BEGIN DATA UNDER STUDY

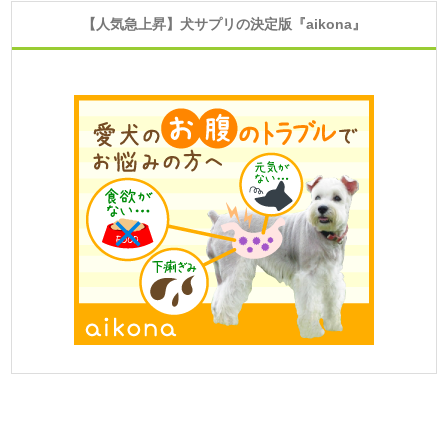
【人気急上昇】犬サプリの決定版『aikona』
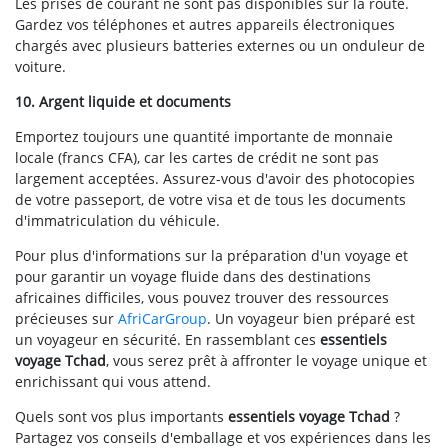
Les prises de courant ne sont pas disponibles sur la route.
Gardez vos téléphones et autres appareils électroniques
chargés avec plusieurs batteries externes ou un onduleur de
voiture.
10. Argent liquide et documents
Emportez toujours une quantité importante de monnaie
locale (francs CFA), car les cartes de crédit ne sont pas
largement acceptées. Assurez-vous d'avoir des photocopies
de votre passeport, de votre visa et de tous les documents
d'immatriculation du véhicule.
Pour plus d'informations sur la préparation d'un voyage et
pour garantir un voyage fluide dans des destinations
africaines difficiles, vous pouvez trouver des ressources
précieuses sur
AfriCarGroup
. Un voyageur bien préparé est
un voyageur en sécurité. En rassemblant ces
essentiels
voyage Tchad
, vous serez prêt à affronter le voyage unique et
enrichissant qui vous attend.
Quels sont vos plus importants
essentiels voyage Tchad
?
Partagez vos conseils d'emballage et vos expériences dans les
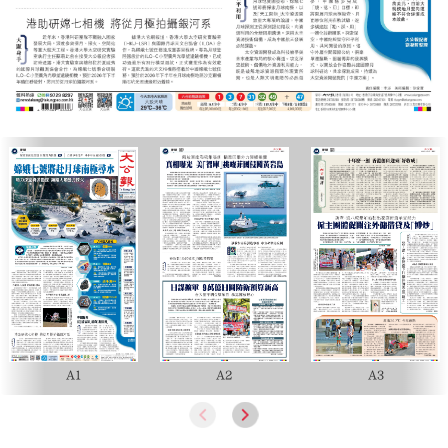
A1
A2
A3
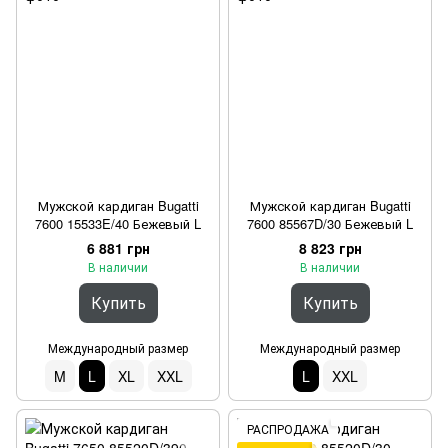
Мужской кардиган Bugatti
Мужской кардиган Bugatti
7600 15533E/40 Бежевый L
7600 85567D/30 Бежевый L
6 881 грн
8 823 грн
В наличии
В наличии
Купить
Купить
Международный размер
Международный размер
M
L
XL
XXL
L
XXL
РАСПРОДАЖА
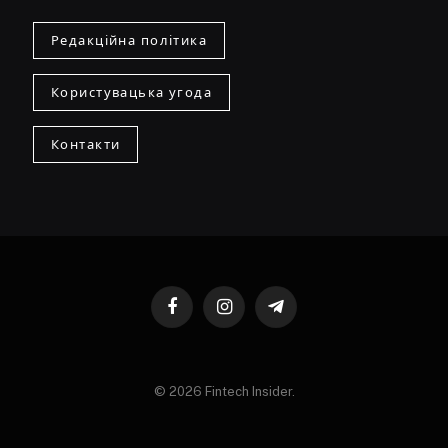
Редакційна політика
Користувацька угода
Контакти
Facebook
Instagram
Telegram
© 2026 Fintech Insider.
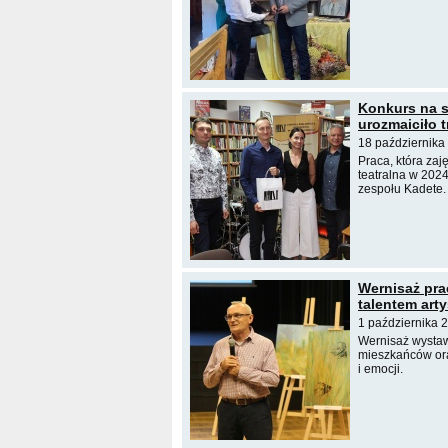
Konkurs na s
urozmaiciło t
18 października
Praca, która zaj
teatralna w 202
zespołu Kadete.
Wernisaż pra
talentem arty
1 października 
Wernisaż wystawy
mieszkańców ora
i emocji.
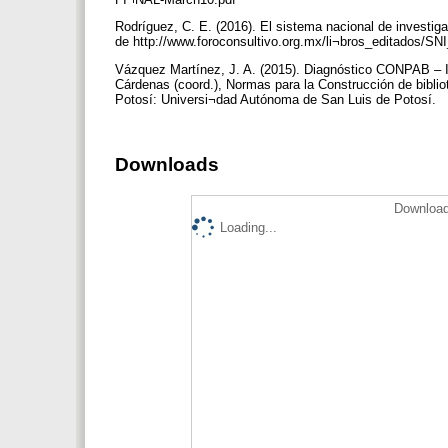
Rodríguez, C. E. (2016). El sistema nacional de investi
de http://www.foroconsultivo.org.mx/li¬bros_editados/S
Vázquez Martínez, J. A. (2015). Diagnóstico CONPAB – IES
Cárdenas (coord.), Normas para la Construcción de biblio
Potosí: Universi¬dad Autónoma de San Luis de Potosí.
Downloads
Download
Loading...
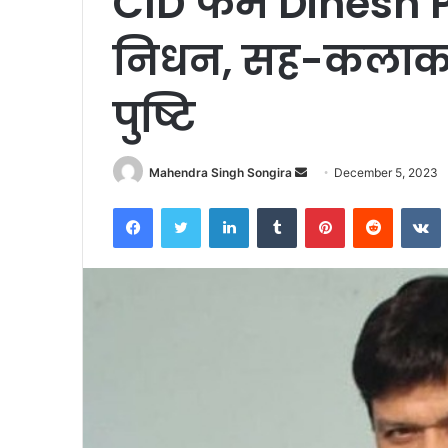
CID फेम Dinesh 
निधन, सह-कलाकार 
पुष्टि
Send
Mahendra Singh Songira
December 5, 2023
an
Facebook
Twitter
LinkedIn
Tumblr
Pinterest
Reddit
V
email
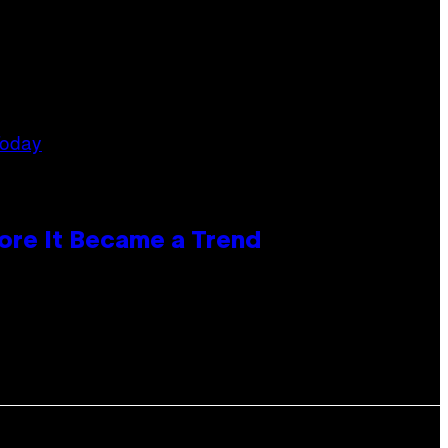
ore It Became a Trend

END DATA UNDER STUDY

▸ **WHAT YOU HAVE TO DO**:
For every line in the data above that has the string "documents", return that line.

▸ **TASK RESULT**:
10. Argent liquide et documents
de votre passeport, de votre visa et de tous les documents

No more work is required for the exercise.